● **Text for analysis**:
▶


  • 2. 'Send My Love (To Your New Lover)': Like a playful sigh of relief that shakes off the heartbroken cobwebs of 21 - "we've got to let go of all of our ghosts" - Adele takes on a markedly lighter, more playful tone over a minimalist, syncopated beat. Its chorus climbs up to a joyous falsetto, before it briefly strips back to an acoustic guitar riff and then bursts back twice as loudly.

  • 3. 'I Miss You': The expansive, rolling drum riff shares centre-stage with Adele's vocals, as she sings, with an unapologetic frankness, "I want every single piece of you / I want your heavens and your oceans too." Later, on the soaring chorus, she insists, "I miss you when the lights go out" - but with a defiance in her voice that suggests otherwise.

◀

● **Records from a data source**:
▶

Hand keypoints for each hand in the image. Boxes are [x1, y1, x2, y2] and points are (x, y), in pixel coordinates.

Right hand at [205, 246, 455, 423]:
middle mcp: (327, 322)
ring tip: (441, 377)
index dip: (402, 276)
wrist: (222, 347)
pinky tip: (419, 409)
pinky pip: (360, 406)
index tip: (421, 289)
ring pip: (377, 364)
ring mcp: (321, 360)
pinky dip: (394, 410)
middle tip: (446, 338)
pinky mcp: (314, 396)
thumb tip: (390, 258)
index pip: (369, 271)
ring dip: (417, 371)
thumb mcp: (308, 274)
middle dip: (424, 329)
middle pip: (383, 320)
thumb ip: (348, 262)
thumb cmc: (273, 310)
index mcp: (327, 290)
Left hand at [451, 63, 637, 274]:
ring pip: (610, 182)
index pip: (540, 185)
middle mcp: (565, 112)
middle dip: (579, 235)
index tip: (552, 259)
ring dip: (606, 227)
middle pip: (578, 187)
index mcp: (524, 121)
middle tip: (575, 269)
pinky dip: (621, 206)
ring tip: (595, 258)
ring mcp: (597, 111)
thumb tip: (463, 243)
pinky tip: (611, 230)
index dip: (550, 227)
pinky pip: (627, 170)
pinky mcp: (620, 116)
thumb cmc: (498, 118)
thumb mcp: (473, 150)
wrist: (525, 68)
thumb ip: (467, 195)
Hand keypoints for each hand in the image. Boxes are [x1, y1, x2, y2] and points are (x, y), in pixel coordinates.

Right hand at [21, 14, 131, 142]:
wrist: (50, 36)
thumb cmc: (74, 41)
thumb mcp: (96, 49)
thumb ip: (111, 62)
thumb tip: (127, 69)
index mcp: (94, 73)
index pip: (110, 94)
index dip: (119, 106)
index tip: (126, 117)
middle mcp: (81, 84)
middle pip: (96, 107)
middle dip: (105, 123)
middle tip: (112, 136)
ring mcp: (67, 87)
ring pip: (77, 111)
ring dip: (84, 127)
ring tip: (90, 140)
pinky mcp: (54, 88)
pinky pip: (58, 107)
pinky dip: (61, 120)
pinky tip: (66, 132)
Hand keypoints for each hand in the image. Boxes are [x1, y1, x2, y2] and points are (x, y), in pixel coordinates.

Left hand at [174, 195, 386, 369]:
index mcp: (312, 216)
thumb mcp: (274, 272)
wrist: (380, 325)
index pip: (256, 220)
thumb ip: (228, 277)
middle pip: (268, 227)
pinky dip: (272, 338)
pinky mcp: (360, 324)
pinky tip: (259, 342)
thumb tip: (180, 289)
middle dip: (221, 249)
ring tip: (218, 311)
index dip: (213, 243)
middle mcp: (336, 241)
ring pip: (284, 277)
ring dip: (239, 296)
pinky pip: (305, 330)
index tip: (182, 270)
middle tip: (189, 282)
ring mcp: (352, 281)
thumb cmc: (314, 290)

◀

● **Work request 1**:
Answer these questions from the review of Adele's songs.
(a) Which lyric does the review quote from 'Send My Love (To Your New Lover)'?
(b) In 'Send My Love (To Your New Lover)', what does the song briefly strip back to after the chorus?
(c) In 'I Miss You', what shares the spotlight with Adele's vocals?
● **Work request 2**:
Decide whether each statement agrees with the review of Adele's songs. Answer yes or no and quote the deciding words.
(a) In 'Send My Love (To Your New Lover)', Adele's tone is darker and more somber.
(b) The beat of 'Send My Love (To Your New Lover)' is minimalist and syncopated.
(c) In the chorus of 'I Miss You', Adele's voice is described as tender and pleading.
● **Work request 3**:
Pick up the review of Adele's songs after its last sentence and continue it.

● **Answer box 1**:
(a) "we've got to let go of all of our ghosts"
(b) An acoustic guitar riff
(c) The expansive, rolling drum riff

● **Answer box 2**:
(a) No: "Adele takes on a markedly lighter, more playful tone"
(b) Yes: "over a minimalist, syncopated beat"
(c) No: "with a defiance in her voice that suggests otherwise"

● **Answer box 3**:
  • 4. 'When We Were Young': Speaking to Nick Grimshaw on BBC Radio One a few weeks back, Adele could barely contain her excitement for the world to hear this song - and it's not hard to see why. It speaks to the same nostalgia she alludes to in 'Hello', but with shades of euphoria woven in. "Let me photograph you in this light / In case it is the last time / That we might be exactly like we were / Before we realised / We were scared of getting old."

  • 5. 'Remedy': It's been seven years since Adele covered Bob Dylan's 'Make You Feel My Love', and 'Remedy' - both lyrically and musically - feels like its natural sequel. "When the pain cuts you deep / When the night keeps you from sleeping / Just look and you will see / That I will be your remedy." It doesn't quite have the emotional impact, though, of either 'Make You Feel My Love' or the album's preceding tracks.

  • 6. 'Water Under The Bridge': An intriguing, electro-drum beat and tropical, trip hop riff kicks off the song, before becoming somewhat engulfed by the jazz-hands-big choral melody. It's almost a shame - though she's clearly enjoying the more upbeat, all-guns-blazing approach, this song teases a minimalism that might have worked just as well. By the end, it's succumbed so completely to key changes and gospel choirs that, one imagines, the people who pick song choices on X Factor will already be on the phone.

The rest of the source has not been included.